▸ Required task 1:
In the blog post, rewrite everything from "It sounded so" down to "wasn't having it.", replacing "doctor" with "dentist".
▸ Required task 2:
According to the blog post, how far away is the couple's anniversary?
▸ Required task 3:
Do these statements agree with the blog post? Answer yes or no for each, and quote the words that decide it.
(a) Mike held the writer close and rubbed her hair.
(b) The writer went over budget at the grocery store.
(c) Mike says they need new tires for the car.

Thursday, July 8, 2010

Remember When Wednesdays (on Thursday!): The Debt Story Pt 4

(After spending the last two days in bed with a migraine I decided, Wednesday or not, I was going to post this! Enjoy!)

When Mike came home I talked to him about my melt-down in the grocery store. He held me close and rubbed my hair.
"But, you came in under budget?" he asked carefullly.
"Yes."
"So, you were upset because you had enough money," he stated.
It sounded so stupid when he said it.
"Look," I grabbed his face and stared into his eyes, tears forming in my own. "I need to go see the doctor. Either I am dying or I'm pregnant. I'm way too up and down lately for it to be nothing."
"Dying or pregnancy. Those are the only possibilites?" I could tell he was trying to make light of the situation but I wasn't having it.
"Yes."
He sighed, resigning himself to my non-playfulness.
"Can't you wait to take a pregnancy test until our anniversary?" he asked. "I mean, it would be really fun to find out if your pregnant on our anniversary."
"That's two weeks away. If I'm dying it may be too late by then."
"Honey. Please."
"Ok," I relented. "I can wait until our anniversary. But I'm not happy about it."
"I'm so glad you aren't prone to being dramatic," he whispered into my hair.
I smiled, glad that he was so close. "I know, right? Imagine how awful it would be if I were dramatic."
While still holding me tightly Mike said, "Honey...we need new tires for the car."

▸ Given data:

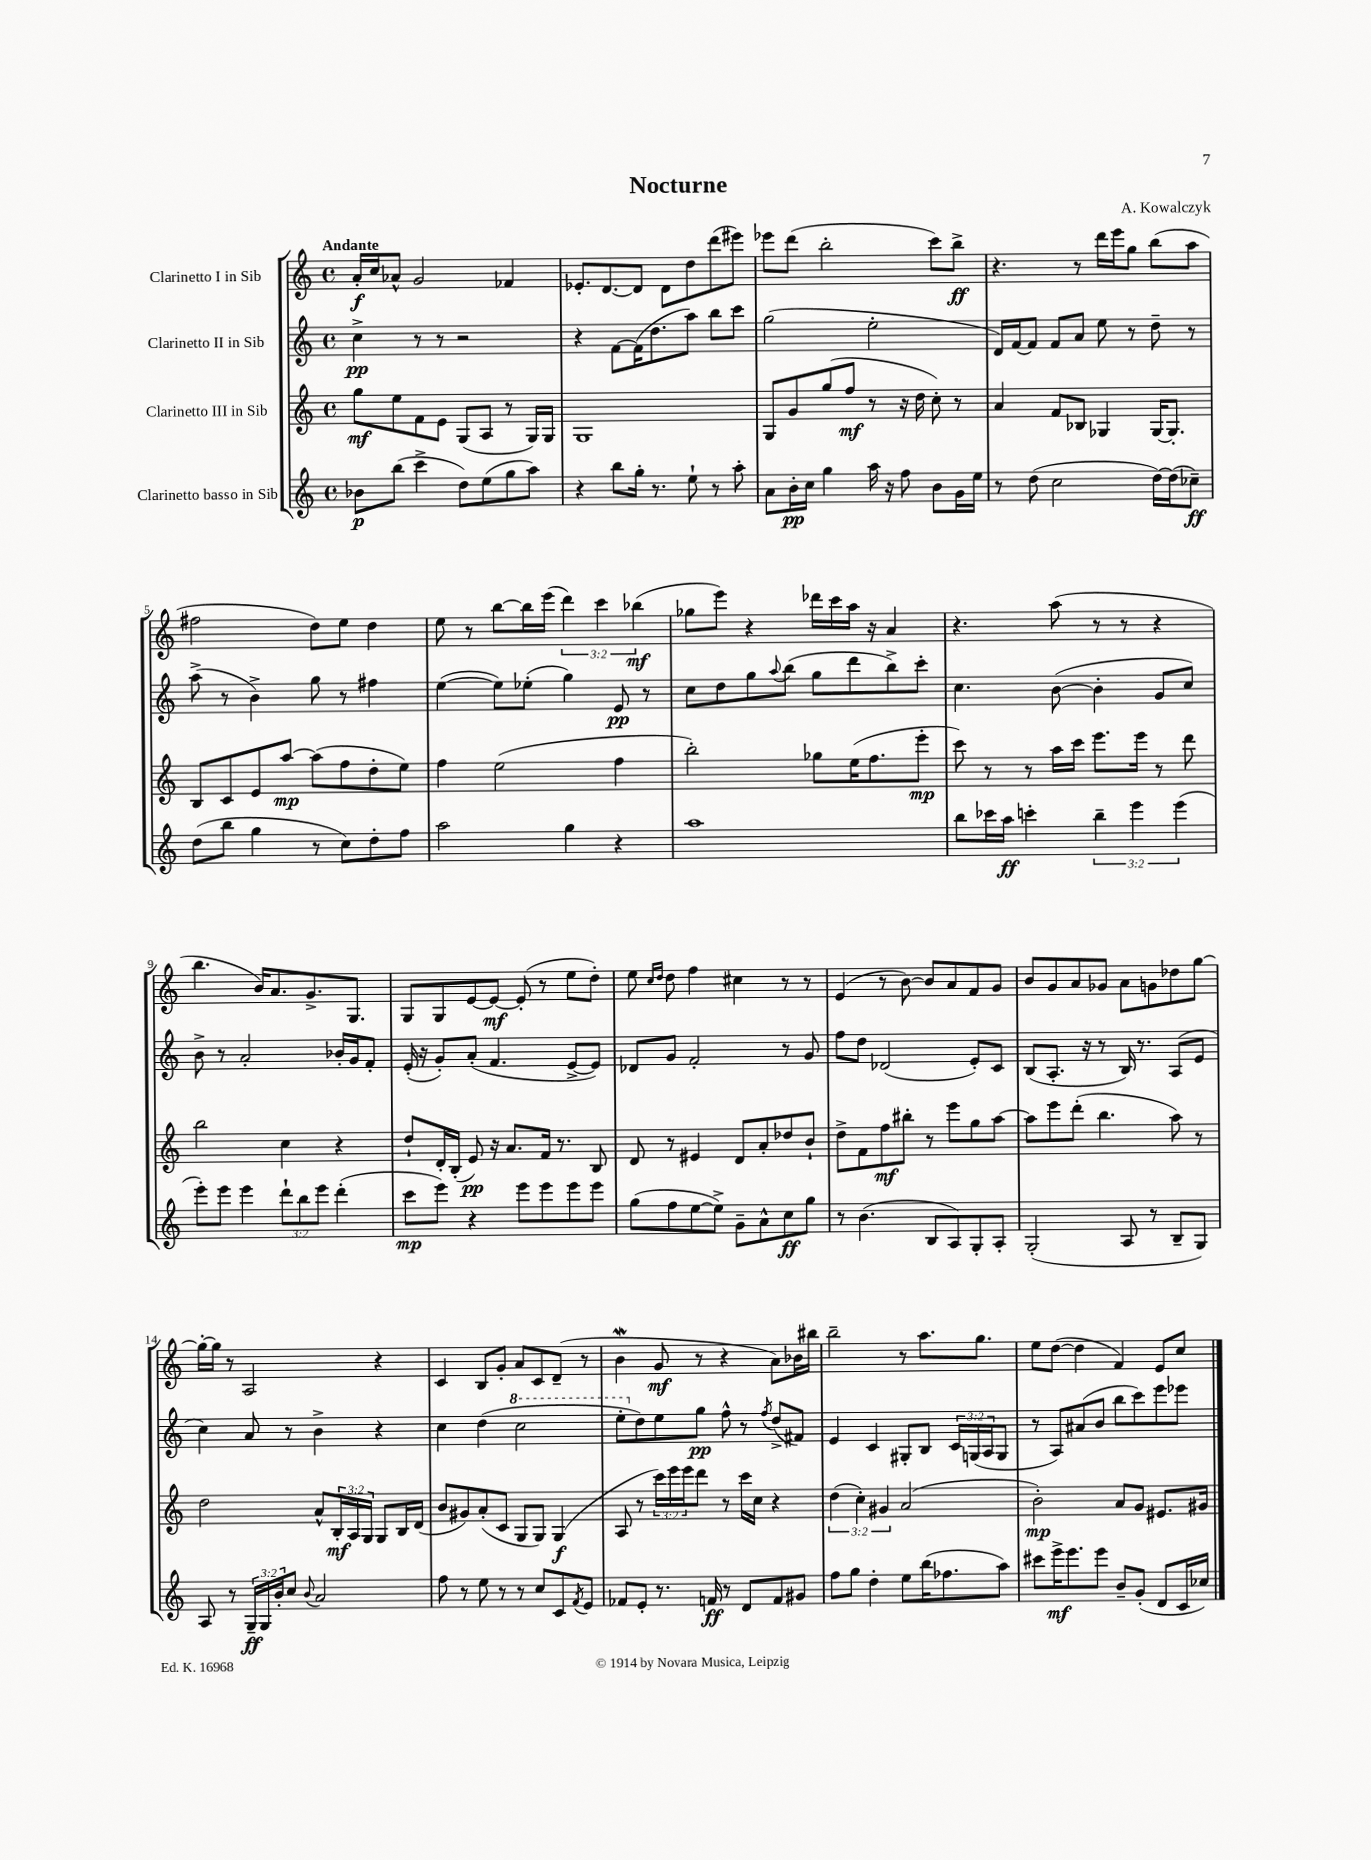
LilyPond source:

\header { title = "Nocturne" composer = "A. Kowalczyk" }
<<
\new StaffGroup <<
\new Staff = "s0" \with { instrumentName = "Clarinetto I in Sib" } {
    \clef treble \key c \major \defaultTimeSignature \time 4/4 \override Staff.TupletNumber.text = #tuplet-number::calc-fraction-text \tempo "Andante"
    a'16-.\f c''16 aes'8-^ g'2 fes'4 |
    ees'8.-. d'8.~ d'8 d'8 d''8 d'''8( eis'''8) |
    ees'''8 d'''8( b''2-. c'''8) b''8->\ff |
    r4. r8 d'''16 e'''16 g''8 b''8( a''8 |
    fis''2 d''8) e''8 d''4 |
    e''8 r8 b''8~ b''16 e'''16( \tuplet 3/2 { d'''4) c'''4 bes''4\mf( } |
    ges''8 e'''8) r4 des'''16 c'''16 a''16 r16 a'4 |
    r4. a''8( r8 r8 r4 |
    b''4. b'16) a'8. g'8.-> g8. |
    g8 g8 e'8~ e'8~\mf e'8-.( r8 e''8 d''8-.) |
    e''8 \grace { c''16 d''16 } d''8 f''4 cis''4 r8 r8 |
    e'4( r8 b'8~) b'8 a'8 f'8 g'8 |
    b'8 g'8 a'8 ges'8 a'8 g'8 des''8 g''8~ |
    g''16~-. g''16 r8 a2 r4 |
    c'4 b8 g'8-. a'8 c'8 d'8--( r8 |
    b'4\mordent g'8\mf r8 r4 a'8) bes'16 bis''16 |
    b''2-- r8 a''8. g''8. |
    e''8 d''8~( d''4 f'4) e'8 c''8 \bar "|." |
}
\new Staff = "s1" \with { instrumentName = "Clarinetto II in Sib" } {
    \clef treble \key c \major \defaultTimeSignature \time 4/4 \override Staff.TupletNumber.text = #tuplet-number::calc-fraction-text
    c''4->\pp r8 r8 r2 |
    r4 f'8~ f'16( d''8. a''8) b''8 c'''8 |
    g''2( e''2-. |
    d'16) f'16~ f'8 f'8 a'8 e''8 r8 d''8-- r8 |
    a''8->( r8 b'4->) g''8 r8 fis''4 |
    e''4~( e''8) ees''8-.( g''4) e'8\pp r8 |
    c''8 d''8 g''8 \appoggiatura { a''8 } b''8( g''8 d'''8 b''8->) c'''8-. |
    c''4. b'8~( b'4-. g'8 c''8) |
    b'8-> r8 a'2-. bes'16-. g'16 f'8-. |
    e'16-.( r16 g'8-.) a'8-.( f'4. e'8~-> e'8) |
    des'8 g'8 f'2-. r8 g'8 |
    f''8 d''8 des'2( e'8-.) c'8 |
    b8( a8.-. r16 r8 b16) r8. a8( e'8 |
    c''4) a'8 r8 b'4-> r4 |
    c''4 d''4( \ottava #1 c'''2 |
    e'''8-. \ottava #0 d''8) e''8 g''8\pp f''8-^ r8 \acciaccatura { f''8 } d''8->( fis'8) |
    e'4 c'4 gis8-. b8 \tuplet 3/2 { c'16 g16( a16 } g8 |
    r8 a8) ais'8( b'8 b''8 c'''8) e'''8 ees'''8 \bar "|." |
}
\new Staff = "s2" \with { instrumentName = "Clarinetto III in Sib" } {
    \clef treble \key c \major \defaultTimeSignature \time 4/4 \override Staff.TupletNumber.text = #tuplet-number::calc-fraction-text
    g''8\mf e''8 f'8 e'8 g8( a8 r8 g16) g16 |
    g1 |
    g8 g'8 g''8( f''8\mf r8 r16 d''16 c''8-.) r8 |
    a'4 f'8 bes8 ges4 ges16~ ges8.-. |
    b8 c'8 e'8 a''8~\mp a''8( f''8 d''8-. e''8) |
    f''4 e''2( f''4 |
    b''2-.) ges''8 e''16( f''8. e'''8-.\mp |
    c'''8) r8 r8 a''16 c'''16 e'''8. e'''16 r8 d'''8 |
    b''2 c''4 r4 |
    d''8-! d'16-. b16-.( e'8\pp) r16 a'8. f'16 r8. b8 |
    d'8 r8 eis'4 d'8 a'8-. des''8 b'8-! |
    d''8-> f'8 f''8\mf bis''8-. r8 e'''8 g''8 a''8~ |
    a''8 e'''8 d'''8-.( b''4. a''8) r8 |
    d''2 a'8-^ \tuplet 3/2 { b16-.\mf a16 g16 } g8 b16 d'16( |
    b'8 gis'8) a'8-.( c'8 g8 g8) g4\f( |
    a8 r8 \tuplet 3/2 { c'''16) e'''16 e'''16 } d'''8 r8 c'''16 c''16 r4 |
    \tuplet 3/2 { d''4( c''4-.) gis'4 } a'2( |
    b'2-.\mp) a'8 g'8 eis'8. gis'16 \bar "|." |
}
\new Staff = "s3" \with { instrumentName = "Clarinetto basso in Sib" } {
    \clef treble \key c \major \defaultTimeSignature \time 4/4 \override Staff.TupletNumber.text = #tuplet-number::calc-fraction-text
    bes'8\p b''8( c'''4-> d''8) e''8( g''8 a''8) |
    r4 b''8 g''16-. r8. e''8-! r8 a''8-. |
    a'8 b'16-.\pp c''16 g''4 a''16 r16 f''8 b'8 g'16 e''16 |
    r8 d''8( c''2 d''16~) d''16( ces''8--\ff) |
    d''8( b''8 g''4 r8 c''8) d''8-. f''8 |
    a''2 g''4 r4 |
    a''1 |
    b''8 ces'''16 a''16\ff c'''4-. \tuplet 3/2 { b''4-- e'''4 e'''4( } |
    e'''8-.) e'''8 e'''4 \tuplet 3/2 { d'''8-! b''8 e'''8 } d'''4-.( |
    c'''8\mp e'''8) r4 e'''8 e'''8 e'''8 e'''8 |
    g''8( f''8 e''8~ e''8->) g'8-- a'8-^ c''8\ff g''8 |
    r8 b'4.( b8 a8) g8-. a8-. |
    g2-.( a8 r8 b8-- g8) |
    a8 r8 \tuplet 3/2 { g16--\ff g16 b'16-. } c''8 \appoggiatura { b'8 } a'2 |
    f''8 r8 e''8 r8 r8 c''8 c'8 \acciaccatura { f'8 } e'8 |
    fes'8 e'8-. r8. f'16\ff r8 d'8 f'8 gis'8 |
    f''8 g''8 d''4-. e''8 b''16( fes''8. a''8) |
    cis'''8 e'''16->\mf e'''8. e'''8 b'8-- g'8-.( d'8 c'16 ces''16) \bar "|." |
}
>>
>>
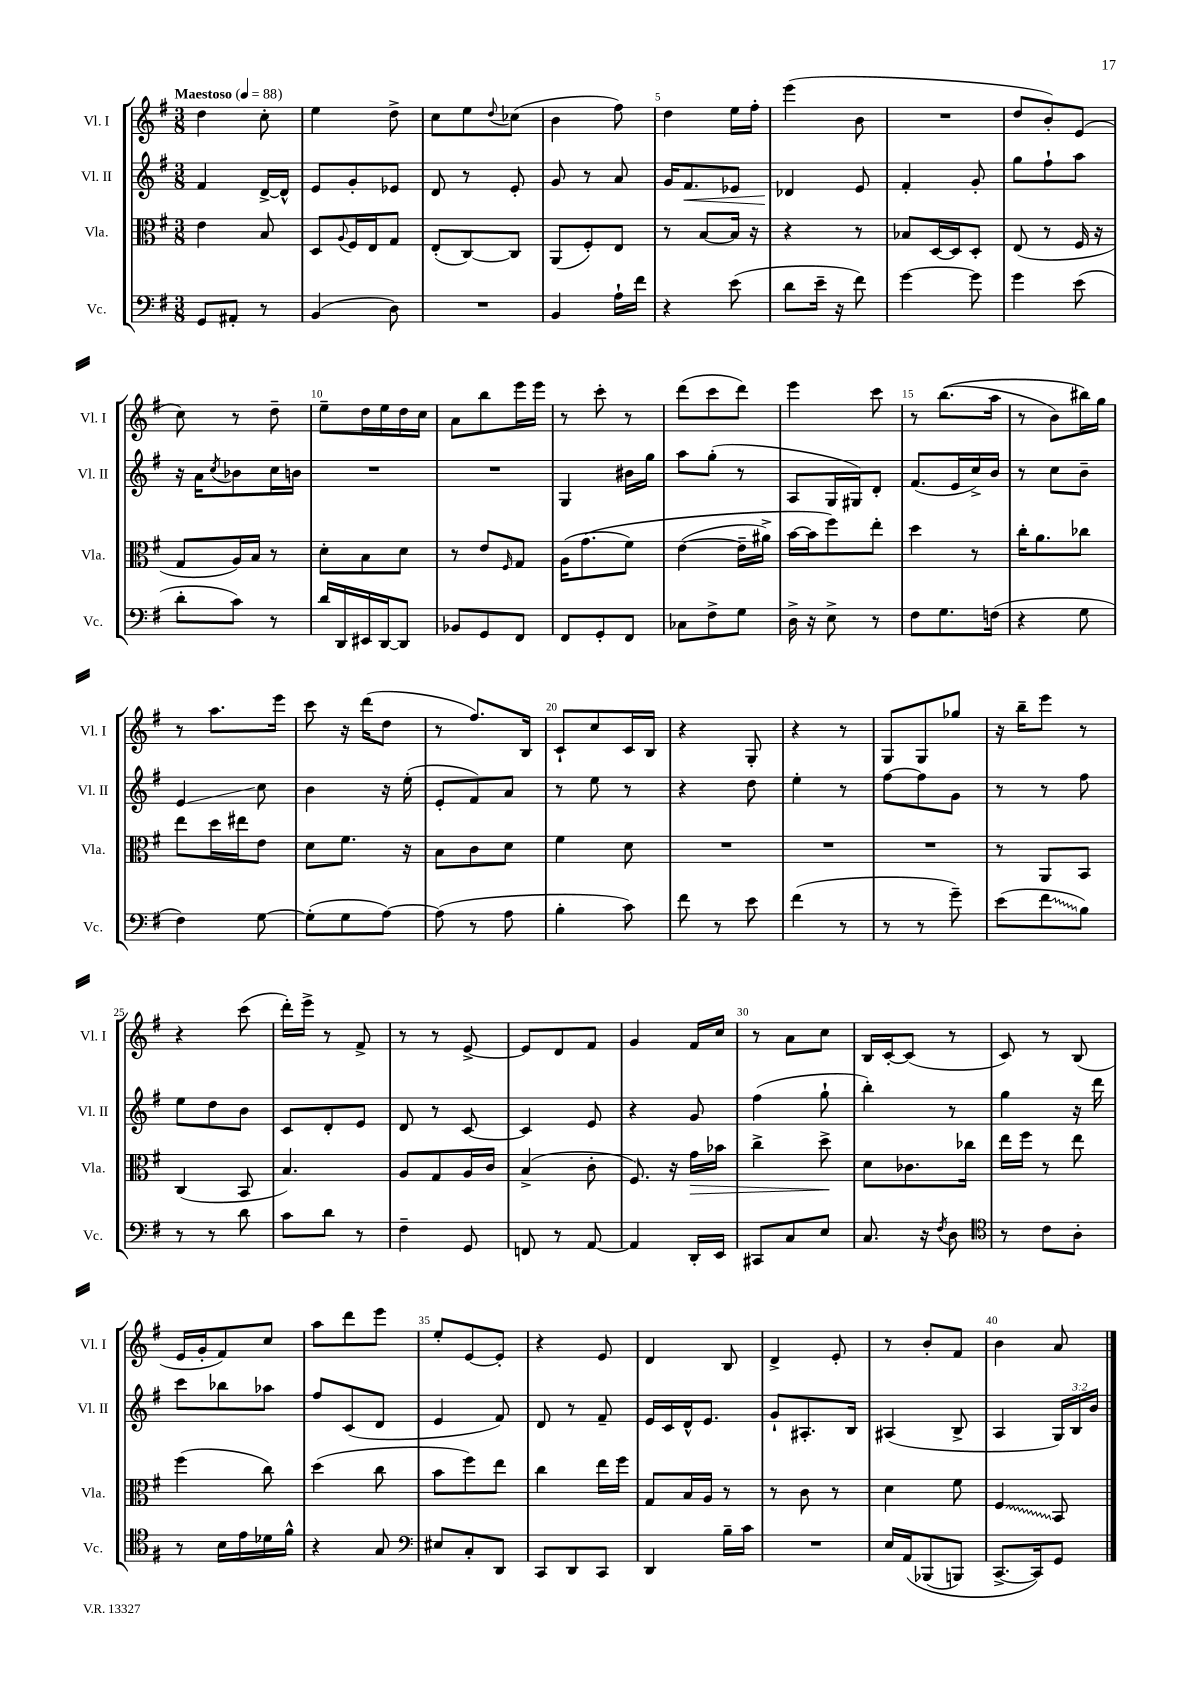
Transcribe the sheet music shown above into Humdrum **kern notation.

**kern	**kern	**kern	**kern
*staff4	*staff3	*staff2	*staff1
*clefF4	*clefC3	*clefG2	*clefG2
*k[f#]	*k[f#]	*k[f#]	*k[f#]
*M3/8	*M3/8	*M3/8	*M3/8
*MM88	*MM88	*MM88	*MM88
8GG	4e	4f#	4dd
8AA#'	.	.	.
8r	8B	[16d^	8cc'
.	.	16d^^]	.
=	=	=	=
(4BB	8D	8e	4ee
.	8qqA	.	.
.	16F#	8g'	.
.	16E	.	.
8D)	8G	8e-	8dd^
=	=	=	=
4.r	(8E'	8d	8cc
.	[8C)	8r	8ee
.	.	.	8qqdd
.	8C]	8e'	(8cc-
=	=	=	=
4BB	(8AA	8g	4b
.	8F#')	8r	.
16A`	8E	8a	8ff#)
16f#	.	.	.
=	=	=	=
4r	8r	16g	4dd
.	.	8.f#	.
.	[8B	.	.
(8e	16B]	8e-	16ee
.	16r	.	16ff#'
=	=	=	=
8d	4r	4d-	(4eee
16e~	.	.	.
16r	.	.	.
8f#)	8r	8e	8b
=	=	=	=
[4g	8B-	4f#'	4.r
.	[16D	.	.
.	16D]	.	.
8g]	8D'	8g'	.
=	=	=	=
4g	(8E	8gg	8dd
.	8r	8ff#`	8b')
(8e	16F#	8aa	(8e
.	16r	.	.
=	=	=	=
8d'	8G	16r	8cc)
.	.	16a	.
.	.	8qcc	.
8c)	16A)	8b-	8r
.	16B	.	.
8r	8r	16cc	8dd~
.	.	16b	.
=	=	=	=
16d	8d'	4.r	8ee~
16DD	.	.	.
16EE#	8B	.	16dd
[16DD	.	.	16ee
8DD]	8d	.	16dd
.	.	.	16cc
=	=	=	=
8BB-	8r	4.r	8a
8GG	8e	.	8bb
.	16qqF#	.	.
8FF#	8G	.	16eee
.	.	.	16eee
=	=	=	=
8FF#	(16A	4G	8r
.	&(8.g	.	.
8GG'	.	.	8ccc'
8FF#	8f#)	16b#	8r
.	.	16gg	.
=	=	=	=
8C-	([4e	8aa	(8ddd
8F#^	.	(8gg'	8ccc
8G	16e~]	8r	8ddd)
.	16a#^)	.	.
=	=	=	=
16D^	[16b	8A	4eee
16r	16b]	.	.
8E^	8ff#&)	16G	.
.	.	16G#)	.
8r	8ee'	8d'	8ccc
=	=	=	=
8F#	4dd	(8.f#	8r
8.G	.	.	&((8.bb
.	.	16e	.
.	8r	16cc^)	.
(16F	.	16b	16aa
=	=	=	=
4r	16cc'	8r	8r
.	8.a	.	.
.	.	8cc	8b)
8G	8cc-	8b~	16bb#&)
.	.	.	16gg
=	=	=	=
4F#)	8ee	4e	8r
.	16dd	.	8.aa
.	16ee#	.	.
[8G	8e	8cc	.
.	.	.	16eee
=	=	=	=
(8G']	8d	4b	8ccc
8G	8.f#	.	16r
.	.	.	(16ddd
[8A)	.	16r	8dd
.	16r	(16ee'	.
=	=	=	=
(8A]	8B	8e'	8r
8r	8c	8f#)	8.ff#)
8A	8d	8a	.
.	.	.	16B
=	=	=	=
4B'	4f#	8r	8c`
.	.	8ee	8cc
8c)	8d	8r	16c
.	.	.	16B
=	=	=	=
8f#	4.r	4r	4r
8r	.	.	.
8e	.	8dd	8G'
=	=	=	=
(4f#	4.r	4ee'	4r
8r	.	8r	8r
=	=	=	=
8r	4.r	[8ff#	8G
8r	.	8ff#]	8G
8g~)	.	8g	8gg-
=	=	=	=
(8e	8r	8r	16r
.	.	.	16bb~
8f#	8AA	8r	8eee
8B)	8BB	8ff#	8r
=	=	=	=
8r	(4C	8ee	4r
8r	.	8dd	.
8d	8BB	8b	(8ccc
=	=	=	=
8c	4.B)	8c	16ddd')
.	.	.	16eee^
8d	.	8d'	8r
8r	.	8e	8f#^
=	=	=	=
4F#~	8A	8d	8r
.	8G	8r	8r
8GG	16A	[8c	[8e^
.	16c	.	.
=	=	=	=
8FF	(4B^	4c]	8e]
8r	.	.	8d
[8AA	8c'	8e	8f#
=	=	=	=
4AA]	8.F#)	4r	4g
.	16r	.	.
16DD'	16g	8g	16f#
16EE	16b-	.	16cc
=	=	=	=
8CC#	4cc^	(4ff#	8r
8C	.	.	8a
8E	8dd^	8gg`	8cc
=	=	=	=
8.C	8d	4bb')	16B
.	.	.	[16c'
.	8.c-	.	(8c]
16r	.	.	.
8qF#	.	.	.
8D	.	8r	8r
.	16cc-	.	.
=	=	=	=
*clefC4	*	*	*
8r	16ee	4gg	8c)
.	16ff#	.	.
8c	8r	.	8r
8A'	8ee	16r	(8B
.	.	16ddd	.
=	=	=	=
8r	(4ff#	8ccc	16e
.	.	.	16g'
16B	.	8bb-	8f#)
16e	.	.	.
16d-	8cc)	8aa-	8cc
16f#^^	.	.	.
=	=	=	=
4r	(4dd	8ff#	8aa
.	.	(8c	8ddd
8G	8cc	8d	8eee
=	=	=	=
*clefF4	*	*	*
8E#	8b	4e	8ee'
8C'	8ff#)	.	[8e
8DD	8ee	8f#)	8e']
=	=	=	=
8CC	4cc	8d	4r
8DD	.	8r	.
8CC	16ee	8f#~	8e
.	16ff#	.	.
=	=	=	=
4DD	8G	16e	4d
.	.	16c	.
.	16B	16d^^	.
.	16A	8.e	.
16B~	8r	.	8B
16c	.	.	.
=	=	=	=
4.r	8r	8g`	4d^
.	8c	8.A#'	.
.	8r	.	8e'
.	.	16B	.
=	=	=	=
16E	4d	(4A#	8r
&(16AA	.	.	.
(8BBB-	.	.	8b'
8BBB)	8f#	8B^	8f#
=	=	=	=
[8.CC^	4F#	4A	4b
16CC]&)	.	.	.
8GG	8BB	24G)	8a
.	.	24B	.
.	.	24b	.
==	==	==	==
*-	*-	*-	*-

▸ Correct answer 1:
It sounded so stupid when he said it.
"Look," I grabbed his face and stared into his eyes, tears forming in my own. "I need to go see the dentist. Either I am dying or I'm pregnant. I'm way too up and down lately for it to be nothing."
"Dying or pregnancy. Those are the only possibilites?" I could tell he was trying to make light of the situation but I wasn't having it.

▸ Correct answer 2:
Two weeks away.

▸ Correct answer 3:
(a) Yes: "He held me close and rubbed my hair."
(b) No: "But, you came in under budget?" he asked carefullly. "Yes."
(c) Yes: "Honey...we need new tires for the car."